====== Available records ======
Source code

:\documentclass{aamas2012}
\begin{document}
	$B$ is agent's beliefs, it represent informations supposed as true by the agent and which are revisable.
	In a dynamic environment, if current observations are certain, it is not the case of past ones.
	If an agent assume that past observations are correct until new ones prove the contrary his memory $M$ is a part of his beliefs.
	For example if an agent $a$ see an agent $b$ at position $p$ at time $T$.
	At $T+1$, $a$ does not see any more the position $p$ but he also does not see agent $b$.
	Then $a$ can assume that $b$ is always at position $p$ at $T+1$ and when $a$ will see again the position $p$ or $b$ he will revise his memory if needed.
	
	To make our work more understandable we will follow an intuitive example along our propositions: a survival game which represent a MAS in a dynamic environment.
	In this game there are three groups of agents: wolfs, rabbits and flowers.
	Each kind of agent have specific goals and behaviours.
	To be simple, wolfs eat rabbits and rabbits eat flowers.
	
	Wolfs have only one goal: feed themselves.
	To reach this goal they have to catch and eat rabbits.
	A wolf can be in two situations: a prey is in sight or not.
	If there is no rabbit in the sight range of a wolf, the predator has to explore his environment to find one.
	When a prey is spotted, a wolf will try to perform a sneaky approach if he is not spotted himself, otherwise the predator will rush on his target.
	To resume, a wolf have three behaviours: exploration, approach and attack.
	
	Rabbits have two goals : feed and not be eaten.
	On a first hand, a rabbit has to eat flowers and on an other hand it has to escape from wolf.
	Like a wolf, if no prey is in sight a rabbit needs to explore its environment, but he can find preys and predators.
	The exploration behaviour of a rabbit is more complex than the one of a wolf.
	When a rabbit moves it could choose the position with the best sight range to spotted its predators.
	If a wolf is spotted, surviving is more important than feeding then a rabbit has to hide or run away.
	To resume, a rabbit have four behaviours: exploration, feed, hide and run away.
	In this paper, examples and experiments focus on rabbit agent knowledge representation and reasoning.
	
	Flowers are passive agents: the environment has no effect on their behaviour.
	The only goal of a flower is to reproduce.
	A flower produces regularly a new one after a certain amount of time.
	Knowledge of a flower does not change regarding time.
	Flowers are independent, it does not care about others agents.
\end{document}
======
> _What you need to do_
Please reproduce exactly the lines in the listing above from the one containing "To make our" through the one containing "A wolf can be", both included, and nothing more.

> _Written answer_
	To make our work more understandable we will follow an intuitive example along our propositions: a survival game which represent a MAS in a dynamic environment.
	In this game there are three groups of agents: wolfs, rabbits and flowers.
	Each kind of agent have specific goals and behaviours.
	To be simple, wolfs eat rabbits and rabbits eat flowers.
	
	Wolfs have only one goal: feed themselves.
	To reach this goal they have to catch and eat rabbits.
	A wolf can be in two situations: a prey is in sight or not.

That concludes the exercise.